Il materiale di anestesia (laringoscopio, sonde di intubazione, circuiti respiratori) non appartiene al vassoio chirurgico in senso stretto, ma il suo stato condiziona la sicurezza peroperatoria allo stesso modo degli strumenti di diatermia.

Regolamentazione MDR e tracciabilità degli strumenti chirurgici in Europa

Primo piano di strumenti chirurgici in acciaio inossidabile che includono scalpello, pinze e forbici su un vassoio di sterilizzazione

Gli strumenti chirurgici riutilizzabili richiedono ora l’intervento di un organismo notificato per la marcatura CE ai sensi del regolamento europeo MDR (UE 2017/745).

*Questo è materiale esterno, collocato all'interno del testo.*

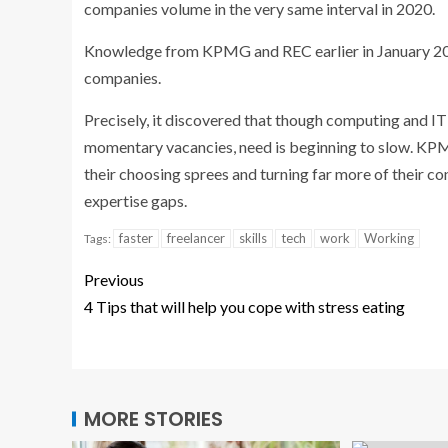
companies volume in the very same interval in 2020.
Knowledge from KPMG and REC earlier in January 2022
companies.
Precisely, it discovered that though computing and IT
momentary vacancies, need is beginning to slow. KPM
their choosing sprees and turning far more of their con
expertise gaps.
faster
freelancer
skills
tech
work
Working
Tags:
Previous
4 Tips that will help you cope with stress eating
MORE STORIES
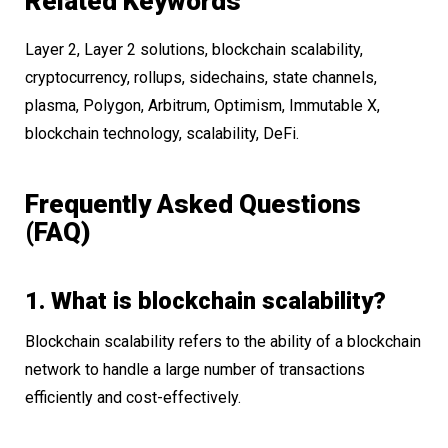
Related Keywords
Layer 2, Layer 2 solutions, blockchain scalability,
cryptocurrency, rollups, sidechains, state channels,
plasma, Polygon, Arbitrum, Optimism, Immutable X,
blockchain technology, scalability, DeFi.
Frequently Asked Questions
(FAQ)
1. What is blockchain scalability?
Blockchain scalability refers to the ability of a blockchain
network to handle a large number of transactions
efficiently and cost-effectively.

Questa evoluzione avvicina il loro onere normativo a quello dei dispositivi di classi superiori (IIa, IIb, III).

Dal maggio 2026, quattro moduli di EUDAMED sono diventati obbligatori per i produttori e distributori di dispositivi medici, compresi gli strumenti chirurgici:

  • Registrazione degli operatori economici (produttore, mandatario, importatore)
  • Registrazione dei dispositivi con identificativo UDI (Unique Device Identification)
  • Dichiarazione dei certificati CE
  • Monitoraggio del mercato e materiali di vigilanza

Concretamente, ogni riferimento di bisturi, pinza o forbice deve essere registrato con un UDI e tracciabile in caso di incidente. Uno strumento senza UDI registrato in EUDAMED non dovrebbe più essere immesso sul mercato europeo.

Osserviamo che molti stabilimenti continuano ad acquisire strumenti da fornitori non ancora conformi a questi requisiti. La verifica dello stato normativo del produttore (registrazione EUDAMED, certificato di organismo notificato valido) è ora parte dei requisiti di acquisto, allo stesso modo della conformità del materiale.

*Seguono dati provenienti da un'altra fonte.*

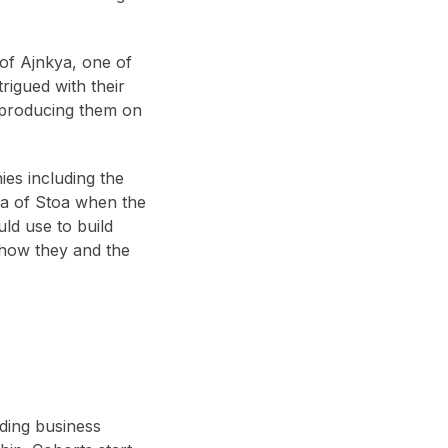
 of Ajnkya, one of
rigued with their
 producing them on
ies including the
ea of Stoa when the
ld use to build
 how they and the
ding business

Manutenzione e sterilizzazione: prolungare la vita del materiale chirurgico

Uno strumento ben mantenuto attraversa diversi anni di servizio. La negligenza in questa fase genera costi nascosti ben superiori al prezzo di acquisto iniziale.

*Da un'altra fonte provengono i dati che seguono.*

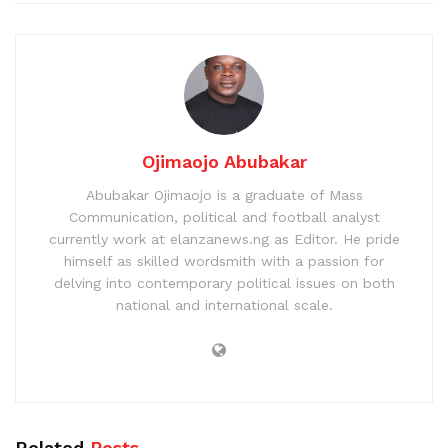
Ojimaojo Abubakar
Abubakar Ojimaojo is a graduate of Mass
Communication, political and football analyst
currently work at elanzanews.ng as Editor. He pride
himself as skilled wordsmith with a passion for
delving into contemporary political issues on both
national and international scale.
Related
Posts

La pulizia enzimatica immediata dopo l’uso impedisce la fissazione dei residui proteici. Il completo asciugamento prima dell’autoclave previene la corrosione per pitting, anche sugli acciai inossidabili noti per la loro resistenza. Le pinze a cremagliera devono essere sterilizzate in posizione aperta per evitare zone d’ombra non raggiunte dal vapore.

L’ispezione visiva sistematica (allineamento delle mascelle, integrità delle forbici, assenza di gioco articolare) deve precedere ogni ricomposizione del vassoio. Uno strumento difettoso rimesso in circolazione rappresenta un rischio per il paziente e un difetto di tracciabilità ai sensi del MDR.

La durata di vita di uno strumento dipende tanto dalla sua qualità iniziale quanto dai protocolli di riutilizzo applicati. Gli stabilimenti che investono nella formazione degli agenti di sterilizzazione constatano una riduzione significativa del tasso di sostituzione del loro parco strumenti.